Building on this idea - where you have two buttons, and each one stores a specific table layout and lets users switch back and forth: https://community.skuid.com/t/snippet-to-show-hide-set-of-column-in-table
Let users arrange a table however they want (reorder and show/hide columns), then save that layout, give it a name, and be able to call it up later. Should also include whatever filters (conditions) were present at the time and any values there. Ideally also check if any Sorting was applied and save that.
Our use case is users have a list of patients, the table has a possible 50 columns with all kinds of data. Users sometimes want to see just two columns, other times a different set of 5 columns, sometimes they’ve applied a filter as well. And with 100 different users, there isn’t necessarily enough overlap to say, build a tab with a dedicated table for a particular use case.
We’re looking at utilizing a custom object (maybe Saved View) to store personalization settings, then let users choose from a list of Saved Views to quickly change between their own personal table layouts. Not sure how we’d tackle conditions and condition values, or ORDERBY clauses.
It seems like this could be an additional feature of the Table Component somehow. Got the idea from looking at a CRM where this was possible.
We have this need, and we use a Tab Set set to render as a picklist. Then we just have the table view sitting on the tab. The beauty of Tab Sets is that they remember the user’s selection.
Neat workaround. If you have a series of preset views that works. And Skuid being what it is you could respond to requests for a new view pretty quick.
I’d still like to get to a point where users could define their own saved views, but it might be more trouble than it’s worth.
I think we could probably find 10 or so preset views to meet initial needs, then users could manipulate each table.

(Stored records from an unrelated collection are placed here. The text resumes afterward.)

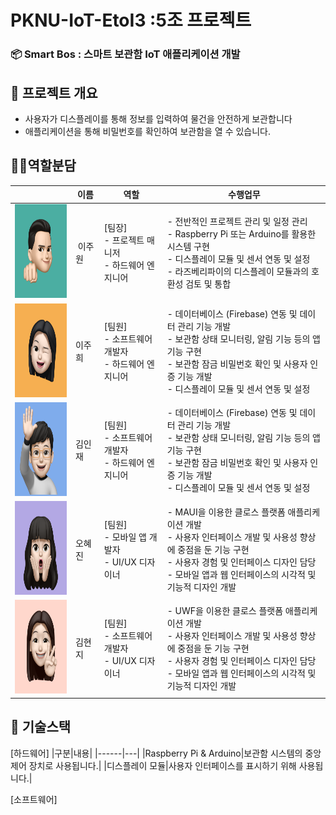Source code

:# PKNU-IoT-EtoI3 :5조 프로젝트
### 📦 Smart Bos : 스마트 보관함 IoT 애플리케이션 개발

## 🧾 프로젝트 개요
- 사용자가 디스플레이를 통해 정보를 입력하여 물건을 안전하게 보관합니다
- 애플리케이션을 통해 비밀번호를 확인하여 보관함을 열 수 있습니다.


## 🧑‍💻역할분담

||이름|역할|수행업무|
|---|-----|---|----|
|<img src="https://github.com/EtoI3/PKNU-IoT-5-/blob/main/imgs/jw.png" height="150" width="140">|&nbsp;이주원|[팀장] <br> - 프로젝트 매니저 <br> - 하드웨어 엔지니어|- 전반적인 프로젝트 관리 및 일정 관리 <br> - Raspberry Pi 또는 Arduino를 활용한 시스템 구현 <br> - 디스플레이 모듈 및 센서 연동 및 설정 <br> - 라즈베리파이의 디스플레이 모듈과의 호환성 검토 및 통합|
|<img src="https://github.com/EtoI3/PKNU-IoT-5-/blob/main/imgs/jh.png" height="150" width="140">|이주희|[팀원] <br> - 소프트웨어 개발자 <br> - 하드웨어 엔지니어|- 데이터베이스 (Firebase) 연동 및 데이터 관리 기능 개발 <br> -  보관함 상태 모니터링, 알림 기능 등의 앱 기능 구현 <br> - 보관함 잠금 비밀번호 확인 및 사용자 인증 기능 개발 <br> - 디스플레이 모듈 및 센서 연동 및 설정|
|<img src="https://github.com/EtoI3/PKNU-IoT-5-/blob/main/imgs/ij.png" height="150" width="140">|김인재|[팀원] <br> - 소프트웨어 개발자 <br> - 하드웨어 엔지니어|- 데이터베이스 (Firebase) 연동 및 데이터 관리 기능 개발 <br> -  보관함 상태 모니터링, 알림 기능 등의 앱 기능 구현 <br> - 보관함 잠금 비밀번호 확인 및 사용자 인증 기능 개발 <br> - 디스플레이 모듈 및 센서 연동 및 설정|
|<img src="https://github.com/EtoI3/PKNU-IoT-5-/blob/main/imgs/oj.png" height="150" width="140">|오혜진|[팀원] <br> - 모바일 앱 개발자 <br> - UI/UX 디자이너|- MAUI을 이용한 클로스 플랫폼 애플리케이션 개발 <br> - 사용자 인터페이스 개발 및 사용성 향상에 중점을 둔 기능 구현 <br> - 사용자 경험 및 인터페이스 디자인 담당 <br> - 모바일 앱과 웹 인터페이스의 시각적 및 기능적 디자인 개발 |
|<img src="https://github.com/EtoI3/PKNU-IoT-5-/blob/main/imgs/hj.png" height="150" width="140">|김현지|[팀원] <br> - 소프트웨어 개발자 <br> - UI/UX 디자이너|- UWF을 이용한 클로스 플랫폼 애플리케이션 개발 <br> - 사용자 인터페이스 개발 및 사용성 향상에 중점을 둔 기능 구현 <br> - 사용자 경험 및 인터페이스 디자인 담당 <br> - 모바일 앱과 웹 인터페이스의 시각적 및 기능적 디자인 개발|

## 🧾 기술스택
[하드웨어]
|구분|내용|
|------|---|
|Raspberry Pi & Arduino|보관함 시스템의 중앙 제어 장치로 사용됩니다.|
|디스플레이 모듈|사용자 인터페이스를 표시하기 위해 사용됩니다.|

[소프트웨어]




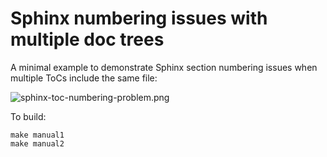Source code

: # Sphinx numbering issues with multiple doc trees

A minimal example to demonstrate Sphinx section numbering issues when multiple ToCs include the same file:

![sphinx-toc-numbering-problem.png](sphinx-toc-numbering-problem.png)

To build:

`make manual1`  
`make manual2`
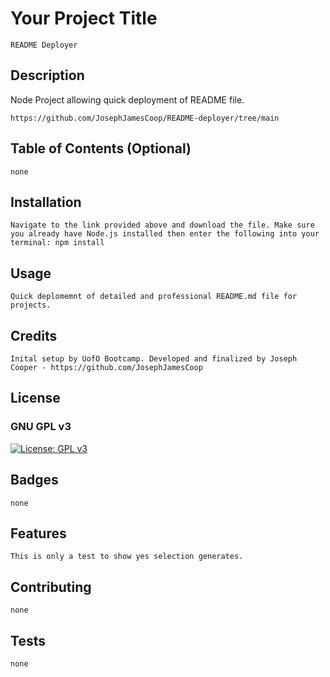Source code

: 
# Your Project Title

    README Deployer
    
## Description 
    
Node Project allowing quick deployment of README file.
    
    https://github.com/JosephJamesCoop/README-deployer/tree/main
    
    
## Table of Contents (Optional)
    
    none
    
    
## Installation
    
    Navigate to the link provided above and download the file. Make sure you already have Node.js installed then enter the following into your terminal: npm install
    
    
    
## Usage 
    
    Quick deplomemnt of detailed and professional README.md file for projects.
    
    
## Credits
    
    Inital setup by UofO Bootcamp. Developed and finalized by Joseph Cooper - https://github.com/JosephJamesCoop
    
    
## License
    
### GNU GPL v3
[![License: GPL v3](https://img.shields.io/badge/License-GPL%20v3-blue.svg)](https://www.gnu.org/licenses/gpl-3.0) 
    
## Badges
    
    none
    
    
## Features
    
    This is only a test to show yes selection generates.
    
    
## Contributing
    
    none
    
    
## Tests
    
    none
    
        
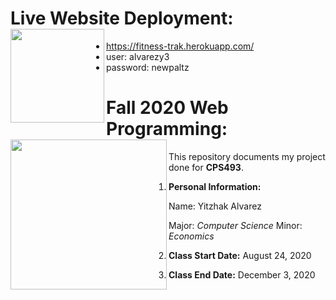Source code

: # Live Website Deployment: <a href="https://fitness-trak.herokuapp.com/"><image align="left" width="150" height="150" src="https://github.com/yitzhakalvarez/FitnessTracker/blob/master/client/src/assets/weight.png"></a>
- https://fitness-trak.herokuapp.com/
- user: alvarezy3
- password: newpaltz


# Fall 2020 Web Programming: <a href="https://github.com/yitzhakalvarez/FitnessTracker"><img align="left" width="250" height="240" src="https://www.newpaltz.edu/media/identity/logos/newpaltzlogo.jpg"></a>

This repository documents my project done for **CPS493**.
1. **Personal Information:**

    Name: Yitzhak Alvarez

    Major: *Computer Science*
    Minor: *Economics*
2. **Class Start Date:** August 24, 2020
3. **Class End Date:** December 3, 2020
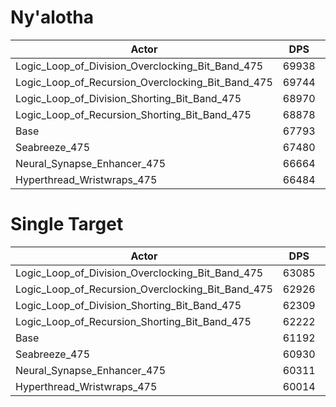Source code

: # Ny'alotha
| Actor | DPS | Increase |
|---|:---:|:---:|
|Logic_Loop_of_Division_Overclocking_Bit_Band_475|69938|3.17%|
|Logic_Loop_of_Recursion_Overclocking_Bit_Band_475|69744|2.88%|
|Logic_Loop_of_Division_Shorting_Bit_Band_475|68970|1.74%|
|Logic_Loop_of_Recursion_Shorting_Bit_Band_475|68878|1.60%|
|Base|67793|0.00%|
|Seabreeze_475|67480|-0.46%|
|Neural_Synapse_Enhancer_475|66664|-1.66%|
|Hyperthread_Wristwraps_475|66484|-1.93%|

# Single Target
| Actor | DPS | Increase |
|---|:---:|:---:|
|Logic_Loop_of_Division_Overclocking_Bit_Band_475|63085|3.09%|
|Logic_Loop_of_Recursion_Overclocking_Bit_Band_475|62926|2.83%|
|Logic_Loop_of_Division_Shorting_Bit_Band_475|62309|1.83%|
|Logic_Loop_of_Recursion_Shorting_Bit_Band_475|62222|1.68%|
|Base|61192|0.00%|
|Seabreeze_475|60930|-0.43%|
|Neural_Synapse_Enhancer_475|60311|-1.44%|
|Hyperthread_Wristwraps_475|60014|-1.92%|
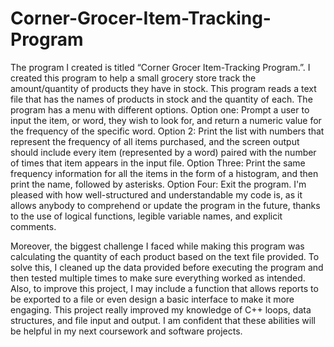 # Corner-Grocer-Item-Tracking-Program
The program I created is titled “Corner Grocer Item-Tracking Program.”. I created this program to help a small grocery store track the amount/quantity of products they have in stock. This program reads a text file that has the names of products in stock and the quantity of each. The program has a menu with different options. Option one: Prompt a user to input the item, or word, they wish to look for, and return a numeric value for the frequency of the specific word. Option 2: Print the list with numbers that represent the frequency of all items purchased, and the screen output should include every item (represented by a word) paired with the number of times that item appears in the input file. Option Three: Print the same frequency information for all the items in the form of a histogram, and then print the name, followed by asterisks. Option Four: Exit the program. I'm pleased with how well-structured and understandable my code is, as it allows anybody to comprehend or update the program in the future, thanks to the use of logical functions, legible variable names, and explicit comments.

Moreover, the biggest challenge I faced while making this program was calculating the quantity of each product based on the text file provided. To solve this, I cleaned up the data provided before executing the program and then tested multiple times to make sure everything worked as intended. Also, to improve this project, I may include a function that allows reports to be exported to a file or even design a basic interface to make it more engaging. This project really improved my knowledge of C++ loops, data structures, and file input and output. I am confident that these abilities will be helpful in my next coursework and software projects.
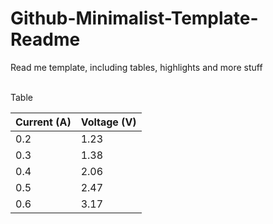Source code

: # Github-Minimalist-Template-Readme
Read me template, including tables, highlights and more stuff

<br>
Table 

| Current (A) | Voltage (V) |
|-------------|-------------|
| 0.2         | 1.23        |
| 0.3         | 1.38        |
| 0.4         | 2.06        |
| 0.5         | 2.47        |
| 0.6         | 3.17        |
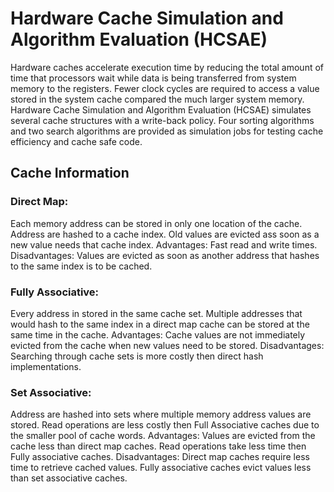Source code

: # Hardware Cache Simulation and Algorithm Evaluation (HCSAE)

Hardware caches accelerate execution time by reducing the total amount of time that processors wait while data is being transferred from system memory to the registers. Fewer clock cycles are required to access a value stored in the system cache compared the much larger system memory. Hardware Cache Simulation and Algorithm Evaluation (HCSAE) simulates several cache structures with a write-back policy. Four sorting algorithms and two search algorithms are provided as simulation jobs for testing cache efficiency and cache safe code. 

## Cache Information
### Direct Map:
Each memory address can be stored in only one location of the cache. Address are hashed to a cache index. Old values are evicted ass soon as a new value needs that cache index. Advantages: Fast read and write times. Disadvantages: Values are evicted as soon as another address that hashes to the same index is to be cached. 

### Fully Associative:
Every address in stored in the same cache set. Multiple addresses that would hash to the same index in a direct map cache can be stored at the same time in the cache. Advantages: Cache values are not immediately evicted from the cache when new values need to be stored. Disadvantages: Searching through cache sets is more costly then direct hash implementations. 

### Set Associative:
Address are hashed into sets where multiple memory address values are stored. Read operations are less costly then Full Associative caches due to the smaller pool of cache words. 
Advantages: Values are evicted from the cache less than direct map caches. Read operations take less time then Fully associative caches. Disadvantages:  Direct map caches require less time to retrieve cached values. Fully associative caches evict values less than set associative caches. 
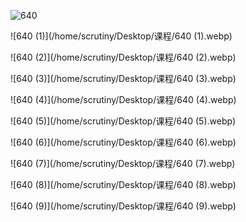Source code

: ![640](/home/scrutiny/Desktop/课程/640.webp)

![640 (1)](/home/scrutiny/Desktop/课程/640 (1).webp)

![640 (2)](/home/scrutiny/Desktop/课程/640 (2).webp)

![640 (3)](/home/scrutiny/Desktop/课程/640 (3).webp)

![640 (4)](/home/scrutiny/Desktop/课程/640 (4).webp)

![640 (5)](/home/scrutiny/Desktop/课程/640 (5).webp)

![640 (6)](/home/scrutiny/Desktop/课程/640 (6).webp)

![640 (7)](/home/scrutiny/Desktop/课程/640 (7).webp)

![640 (8)](/home/scrutiny/Desktop/课程/640 (8).webp)

![640 (9)](/home/scrutiny/Desktop/课程/640 (9).webp)
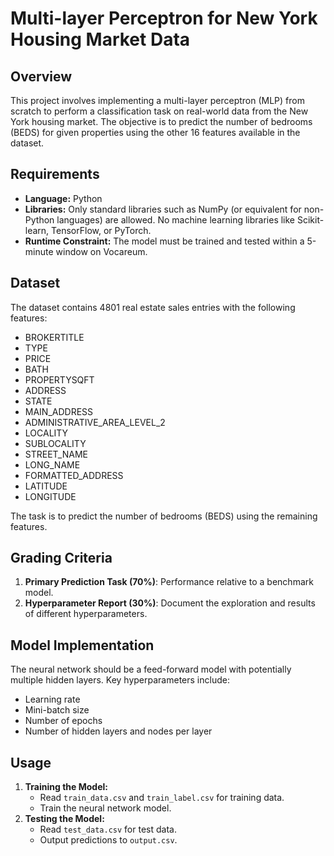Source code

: # Multi-layer Perceptron for New York Housing Market Data

## Overview
This project involves implementing a multi-layer perceptron (MLP) from scratch to perform a classification task on real-world data from the New York housing market. The objective is to predict the number of bedrooms (BEDS) for given properties using the other 16 features available in the dataset.

## Requirements
- **Language:** Python
- **Libraries:** Only standard libraries such as NumPy (or equivalent for non-Python languages) are allowed. No machine learning libraries like Scikit-learn, TensorFlow, or PyTorch.
- **Runtime Constraint:** The model must be trained and tested within a 5-minute window on Vocareum.

## Dataset
The dataset contains 4801 real estate sales entries with the following features:
- BROKERTITLE
- TYPE
- PRICE
- BATH
- PROPERTYSQFT
- ADDRESS
- STATE
- MAIN_ADDRESS
- ADMINISTRATIVE_AREA_LEVEL_2
- LOCALITY
- SUBLOCALITY
- STREET_NAME
- LONG_NAME
- FORMATTED_ADDRESS
- LATITUDE
- LONGITUDE

The task is to predict the number of bedrooms (BEDS) using the remaining features.

## Grading Criteria
1. **Primary Prediction Task (70%)**: Performance relative to a benchmark model.
2. **Hyperparameter Report (30%)**: Document the exploration and results of different hyperparameters.

## Model Implementation
The neural network should be a feed-forward model with potentially multiple hidden layers. Key hyperparameters include:
- Learning rate
- Mini-batch size
- Number of epochs
- Number of hidden layers and nodes per layer

## Usage
1. **Training the Model:**
   - Read `train_data.csv` and `train_label.csv` for training data.
   - Train the neural network model.
2. **Testing the Model:**
   - Read `test_data.csv` for test data.
   - Output predictions to `output.csv`.
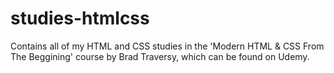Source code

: # studies-htmlcss
Contains all of my HTML and CSS studies in the 'Modern HTML &amp; CSS From The Beggining' course by Brad Traversy, which can be found on Udemy.
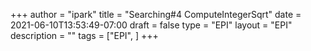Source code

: +++
author = "ipark"
title = "Searching#4 ComputeIntegerSqrt"
date =  2021-06-10T13:53:49-07:00
draft =  false
type = "EPI"
layout = "EPI"
description = ""
tags = ["EPI", 
]
+++
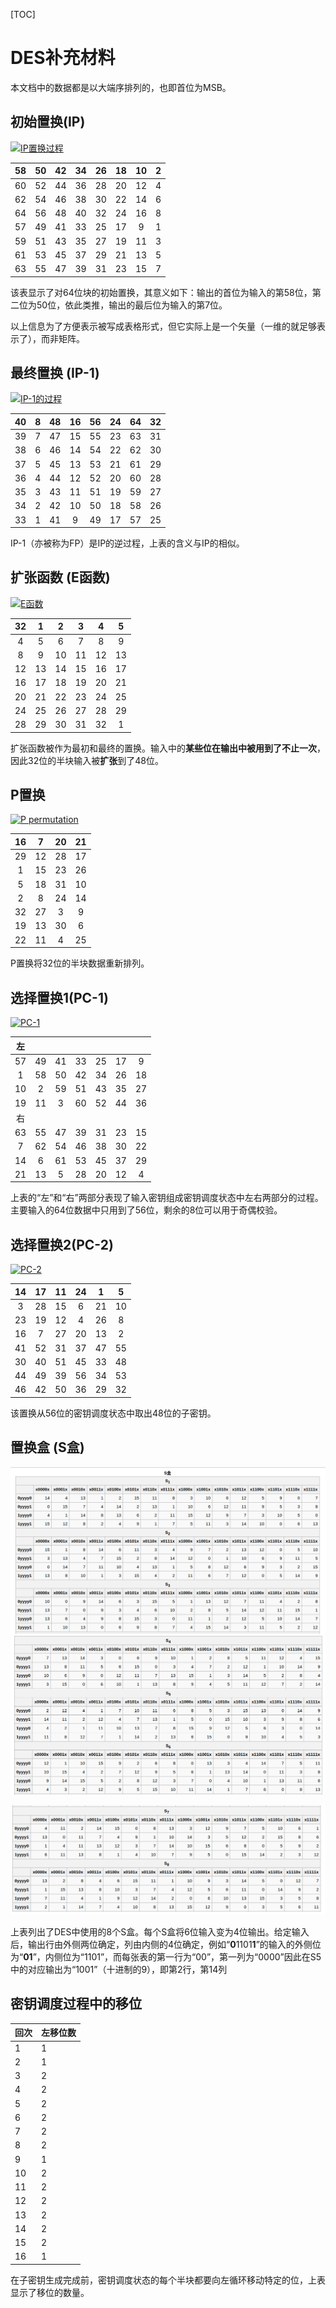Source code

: [TOC]

# DES补充材料

本文档中的数据都是以大端序排列的，也即首位为MSB。

## 初始置换(IP)

[![IP置换过程](https://upload.wikimedia.org/wikipedia/commons/thumb/1/12/DES-ip.svg/400px-DES-ip.svg.png)](https://zh.wikipedia.org/wiki/File:DES-ip.svg)

|  58  |  50  |  42  |  34  |  26  |  18  |  10  |  2   |
| :--: | :--: | :--: | :--: | :--: | :--: | :--: | :--: |
|  60  |  52  |  44  |  36  |  28  |  20  |  12  |  4   |
|  62  |  54  |  46  |  38  |  30  |  22  |  14  |  6   |
|  64  |  56  |  48  |  40  |  32  |  24  |  16  |  8   |
|  57  |  49  |  41  |  33  |  25  |  17  |  9   |  1   |
|  59  |  51  |  43  |  35  |  27  |  19  |  11  |  3   |
|  61  |  53  |  45  |  37  |  29  |  21  |  13  |  5   |
|  63  |  55  |  47  |  39  |  31  |  23  |  15  |  7   |

该表显示了对64位块的初始置换，其意义如下：输出的首位为输入的第58位，第二位为50位，依此类推，输出的最后位为输入的第7位。

以上信息为了方便表示被写成表格形式，但它实际上是一个矢量（一维的就足够表示了），而非矩阵。

## 最终置换 (IP-1)

[![IP-1的过程](https://upload.wikimedia.org/wikipedia/commons/thumb/8/8f/DES-ip-1.svg/400px-DES-ip-1.svg.png)](https://zh.wikipedia.org/wiki/File:DES-ip-1.svg)

|  40  |  8   |  48  |  16  |  56  |  24  |  64  |  32  |
| :--: | :--: | :--: | :--: | :--: | :--: | :--: | :--: |
|  39  |  7   |  47  |  15  |  55  |  23  |  63  |  31  |
|  38  |  6   |  46  |  14  |  54  |  22  |  62  |  30  |
|  37  |  5   |  45  |  13  |  53  |  21  |  61  |  29  |
|  36  |  4   |  44  |  12  |  52  |  20  |  60  |  28  |
|  35  |  3   |  43  |  11  |  51  |  19  |  59  |  27  |
|  34  |  2   |  42  |  10  |  50  |  18  |  58  |  26  |
|  33  |  1   |  41  |  9   |  49  |  17  |  57  |  25  |

IP-1（亦被称为FP）是IP的逆过程，上表的含义与IP的相似。

## 扩张函数 (E函数)

[![E函数](https://upload.wikimedia.org/wikipedia/commons/thumb/4/46/DES-ee.svg/400px-DES-ee.svg.png)](https://zh.wikipedia.org/wiki/File:DES-ee.svg)

|  32  |  1   |  2   |  3   |  4   |  5   |
| :--: | :--: | :--: | :--: | :--: | :--: |
|  4   |  5   |  6   |  7   |  8   |  9   |
|  8   |  9   |  10  |  11  |  12  |  13  |
|  12  |  13  |  14  |  15  |  16  |  17  |
|  16  |  17  |  18  |  19  |  20  |  21  |
|  20  |  21  |  22  |  23  |  24  |  25  |
|  24  |  25  |  26  |  27  |  28  |  29  |
|  28  |  29  |  30  |  31  |  32  |  1   |

扩张函数被作为最初和最终的置换。输入中的**某些位在输出中被用到了不止一次**，因此32位的半块输入被**扩张**到了48位。

## P置换

[![P permutation](https://upload.wikimedia.org/wikipedia/commons/thumb/c/c4/DES-pp.svg/300px-DES-pp.svg.png)](https://zh.wikipedia.org/wiki/File:DES-pp.svg)

|  16  |  7   |  20  |  21  |
| :--: | :--: | :--: | :--: |
|  29  |  12  |  28  |  17  |
|  1   |  15  |  23  |  26  |
|  5   |  18  |  31  |  10  |
|  2   |  8   |  24  |  14  |
|  32  |  27  |  3   |  9   |
|  19  |  13  |  30  |  6   |
|  22  |  11  |  4   |  25  |

P置换将32位的半块数据重新排列。

## 选择置换1(PC-1)

[![PC-1](https://upload.wikimedia.org/wikipedia/commons/thumb/3/38/DES-pc1.svg/400px-DES-pc1.svg.png)](https://zh.wikipedia.org/wiki/File:DES-pc1.svg)

|  左   |      |      |      |      |      |      |
| :--: | :--: | :--: | :--: | :--: | :--: | :--: |
|  57  |  49  |  41  |  33  |  25  |  17  |  9   |
|  1   |  58  |  50  |  42  |  34  |  26  |  18  |
|  10  |  2   |  59  |  51  |  43  |  35  |  27  |
|  19  |  11  |  3   |  60  |  52  |  44  |  36  |
|  右   |      |      |      |      |      |      |
|  63  |  55  |  47  |  39  |  31  |  23  |  15  |
|  7   |  62  |  54  |  46  |  38  |  30  |  22  |
|  14  |  6   |  61  |  53  |  45  |  37  |  29  |
|  21  |  13  |  5   |  28  |  20  |  12  |  4   |

上表的“左”和“右”两部分表现了输入密钥组成密钥调度状态中左右两部分的过程。主要输入的64位数据中只用到了56位，剩余的8位可以用于奇偶校验。

## 选择置换2(PC-2)

[![PC-2](https://upload.wikimedia.org/wikipedia/commons/thumb/5/52/DES-pc2.svg/400px-DES-pc2.svg.png)](https://zh.wikipedia.org/wiki/File:DES-pc2.svg)

|  14  |  17  |  11  |  24  |  1   |  5   |
| :--: | :--: | :--: | :--: | :--: | :--: |
|  3   |  28  |  15  |  6   |  21  |  10  |
|  23  |  19  |  12  |  4   |  26  |  8   |
|  16  |  7   |  27  |  20  |  13  |  2   |
|  41  |  52  |  31  |  37  |  47  |  55  |
|  30  |  40  |  51  |  45  |  33  |  48  |
|  44  |  49  |  39  |  56  |  34  |  53  |
|  46  |  42  |  50  |  36  |  29  |  32  |

该置换从56位的密钥调度状态中取出48位的子密钥。

## 置换盒 (S盒)

 ![S1-S3](images/S1-S3.png)![S4-S6](images/S4-S6.png)

![S7-S8](images/S7-S8.png)

上表列出了DES中使用的8个S盒。每个S盒将6位输入变为4位输出。给定输入后，输出行由外侧两位确定，列由内侧的4位确定，例如“**0**1101**1**”的输入的外侧位为“**01**”，内侧位为“1101”，而每张表的第一行为“00”，第一列为“0000”因此在S5中的对应输出为“1001”（十进制的9），即第2行，第14列

## 密钥调度过程中的移位

| 回次   | 左移位数 |
| ---- | ---- |
| 1    | 1    |
| 2    | 1    |
| 3    | 2    |
| 4    | 2    |
| 5    | 2    |
| 6    | 2    |
| 7    | 2    |
| 8    | 2    |
| 9    | 1    |
| 10   | 2    |
| 11   | 2    |
| 12   | 2    |
| 13   | 2    |
| 14   | 2    |
| 15   | 2    |
| 16   | 1    |

在子密钥生成完成前，密钥调度状态的每个半块都要向左循环移动特定的位，上表显示了移位的数量。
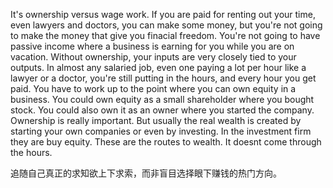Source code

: It's ownership versus wage work. If you are paid for renting out your time, even lawyers and doctors, you can make some money, but 	you're not going to make the money that give you finacial freedom. You're not going to have passive income where a business is earning for you while you are on vacation. Without ownership, your inputs are very closely tied to your outputs. In almost any salaried job, even one paying a lot per hour like a lawyer or a doctor, you're still putting in the hours, and every hour you get paid. You have to work up to the point where you can own equity in a business. You could own equity as a small shareholder where you bought stock. You could also own it as an owner where you started the company. Ownership is really important. But usually the real wealth is created by starting your own companies or even by investing. In the investment firm they are buy equity. These are the routes to wealth. It doesnt come through the hours.

追随自己真正的求知欲上下求索，而非盲目选择眼下赚钱的热门方向。
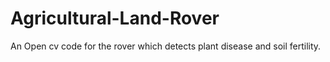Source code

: # Agricultural-Land-Rover

An Open cv code for the rover which detects plant disease and soil fertility.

Actually, you could start with 10 of the exact same table, and let each user manipulate each table as they pleased. You could start out with tabs called View 1, View 2, View 3 etc, then, using 10 text fields, maybe on the User record, you could let users name each View, which would then rename the tab.
No code that way too.
Thanks for the idea!
Love this idea. This is something we’ve talked about and really want to do. Being transparent, it’s not on the docket for the near term, but it’s part of a group of improvements that all revolve around giving the end user more control over their experience that we’ve identified as highly desirable once we have some breathing room after the next major release.